The Year of Our Eastern Shore Vacation, Chapter Five

Part Five:  Fishing Sucks (re-edited from previous post)

Of course we did not get a nibble from a fish the two times we went out.    This is when I learned that there is no such thing as a pessimistic fisherman. 

We knew there were fish in there just waiting to feast on clam snouts.   But the shore is rocky and the tide was going out. We got tricked by that shoreline into thinking we had a fish, but in fact the rocks kept gobbling up the hooks and sinkers.  The hooked rocks made the rods feel like there was a GIGANTIC fish at the other end so we reeled them in as far as we could and the lines just got tighter and tighter and the rods bowed.  But we are still hopeful that this is the biggest fish anybody ever caught and we should just keep reeling it in.

My younger son is determined to catch a fish but his line is caught.  This boy is not giving up – he is GOING to get that line FREE.   He does not need any help.  We try to reason that even if he pulls the line free, we don’t have any more hooks or sinkers and the bait shop is closed.   But he fully intends to fish until the sun goes down.  His brother has already admitted defeat but is searching the grounds for hooks left behind by other intrepid vacationers.

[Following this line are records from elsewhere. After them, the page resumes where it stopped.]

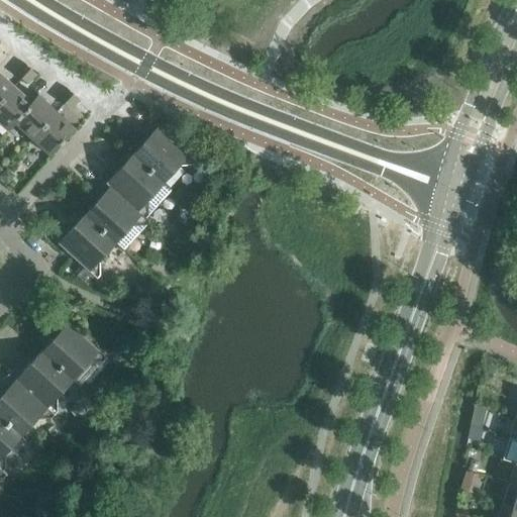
[(14,72),(21,78),(30,69),(23,63),(14,72)]
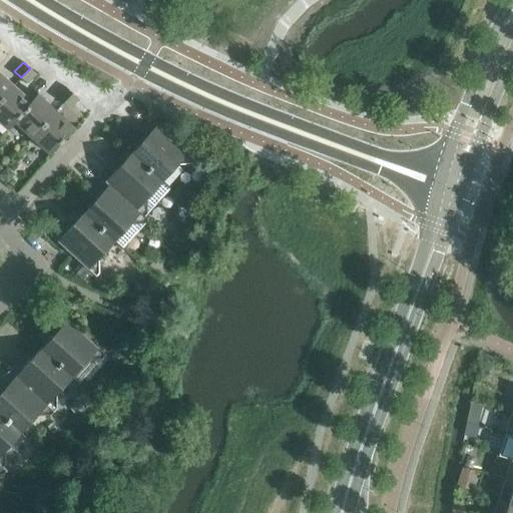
[(30,68),(21,77),(28,84),(36,74),(30,68)]
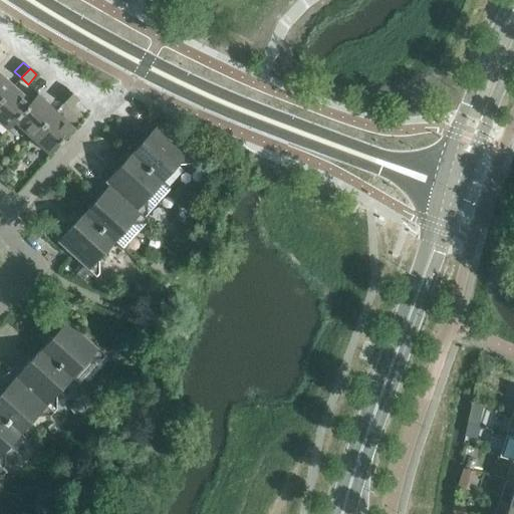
[(0,100),(14,86),(0,73),(0,100)]
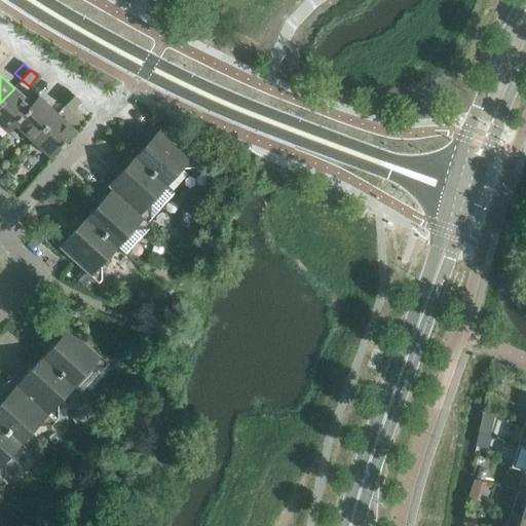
[(32,104),(14,88),(0,103),(0,125),(8,133),(14,125),(13,125),(32,105),(32,104)]
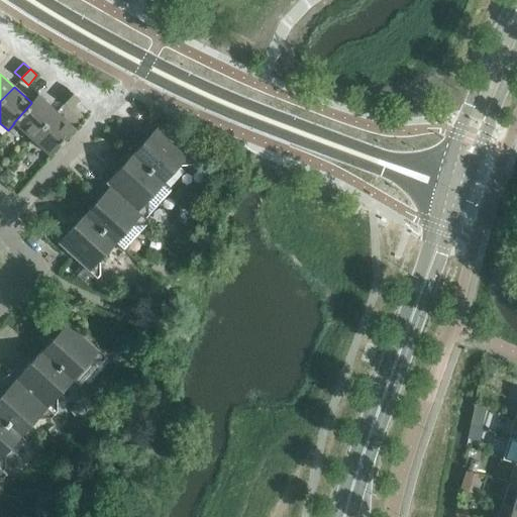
[(58,97),(65,103),(73,94),(67,88),(58,97)]
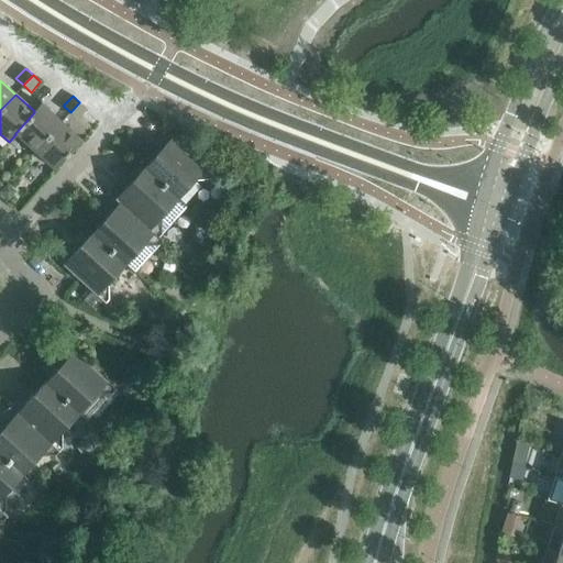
[(79,102),(70,112),(77,119),(86,109),(79,102)]
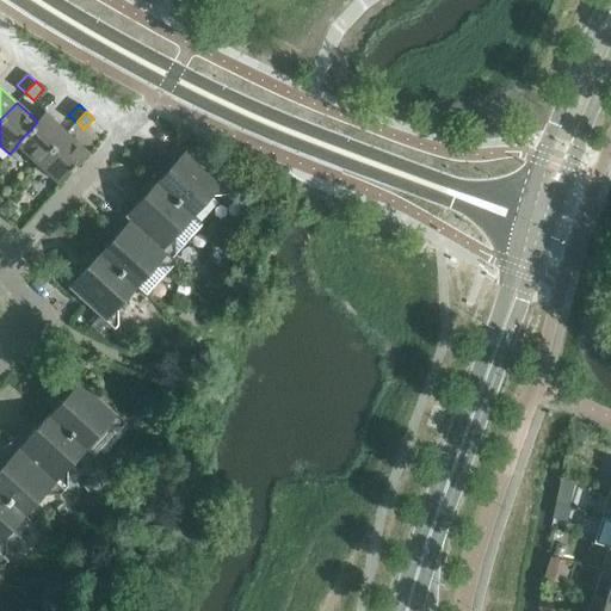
[(66,133),(44,112),(37,121),(37,122),(16,146),(17,146),(37,165),(66,133)]
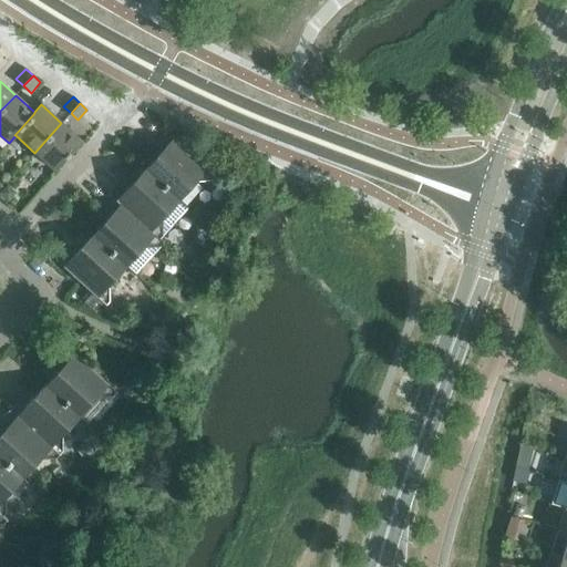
[(82,142),(61,123),(34,153),(54,172),(82,142)]
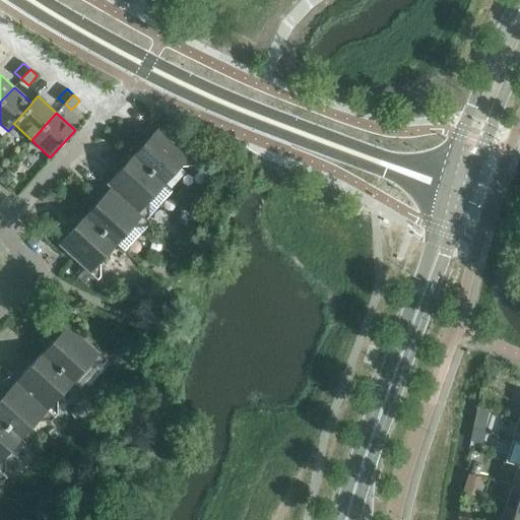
[(133,155),(164,184),(184,161),(189,167),(195,166),(197,163),(197,164),(198,163),(152,121),(141,133),(150,141),(145,147),(142,145),(133,155)]
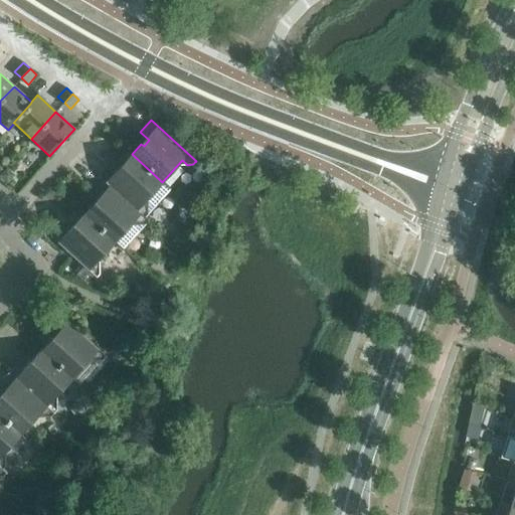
[(162,182),(132,154),(122,164),(125,167),(120,172),(111,164),(99,177),(103,180),(148,221),(149,220),(145,217),(170,189),(162,182)]
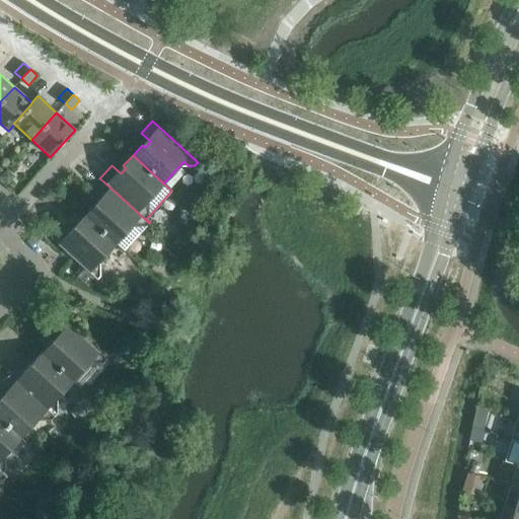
[(6,169),(0,175),(0,178),(7,186),(10,181),(10,173),(6,169)]
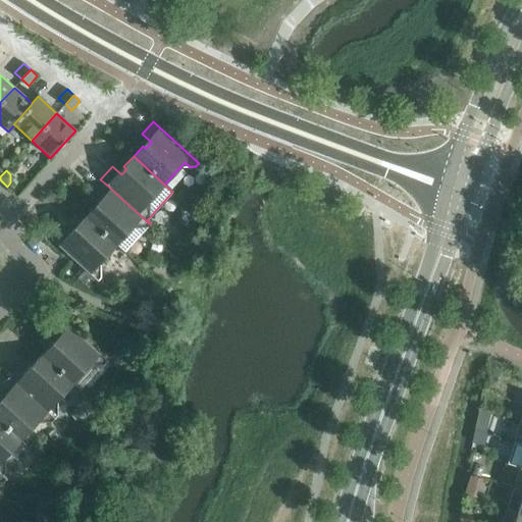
[(124,252),(150,224),(104,183),(94,195),(103,203),(97,209),(94,206),(85,216),(124,252)]
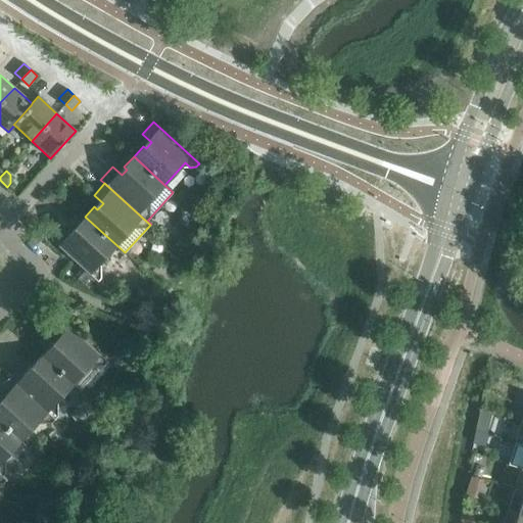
[(125,253),(85,217),(76,227),(79,230),(73,236),(63,228),(52,240),(98,282),(99,281),(98,281),(101,278),(101,272),(96,268),(106,256),(114,265),(125,253)]
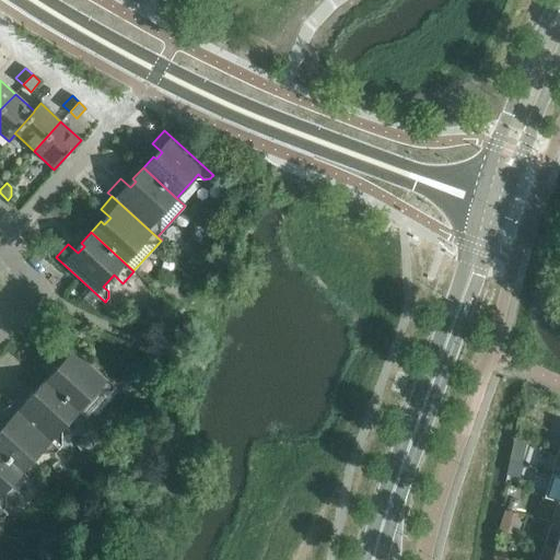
[(116,388),(67,342),(54,357),(63,365),(58,372),(55,369),(45,381),(78,411),(86,419),(116,388)]
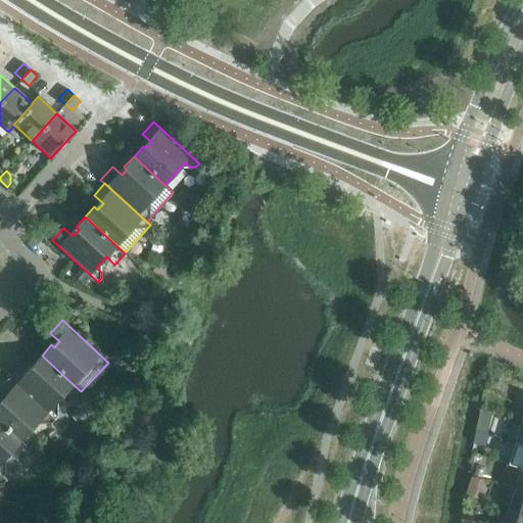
[(73,384),(42,355),(33,365),(20,366),(9,378),(55,420),(55,419),(57,417),(57,411),(53,406),(73,384)]
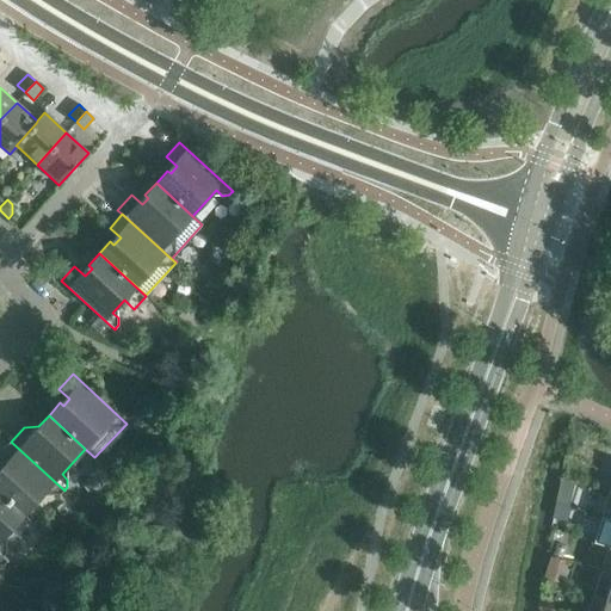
[(572,433),(579,437),(585,434),(588,427),(576,423),(572,433)]
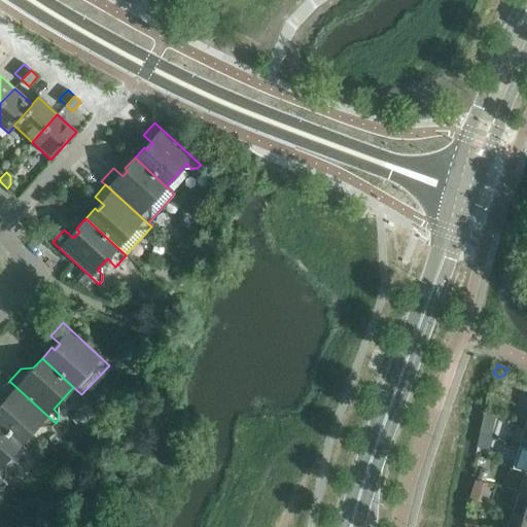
[(56,423),(9,381),(0,391),(0,394),(8,401),(2,408),(0,406),(0,424),(21,445),(41,422),(46,426),(53,426),(55,423),(56,423)]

My husband and I are tired of waiting because we have been calling for everyone to go now for about half an hour.  We know there is no chance in hell that line’s coming free, and we want to leave. 

So EVIL Mommy takes action.  I decide to end this game that my son is playing and cut the line so we can go home.  He hears my warning and sees me coming, knife in my hand and gleam in my eyes, and hanging on to that rod, he cries “NOOOOOO, DON’T DO IT!!!!” 

Snap! I cut the line.  The freed rod is tossed to the ground and my young son goes stomping away, throws his hat on the ground, and wails “I don’t want to ever hear the word FISHING again!!!”

Sensitive parents that we are, my husband and I laugh hysterically at his theatrics.  He remains furious at us for at least half an hour, slouched down in the back seat with his hat over his eyes and arms crossed against his chest.

As you may have surmised, this was not our last fishing excursion.   He and his brother have gone through many rods and lines and hooks and sinkers, but have managed to catch and release more fish than I ever caught as a kid.    And I get the pleasure of watching them enjoy at least one common interest, which is one I shared with my dad decades ago.  And that IS pretty special, after all.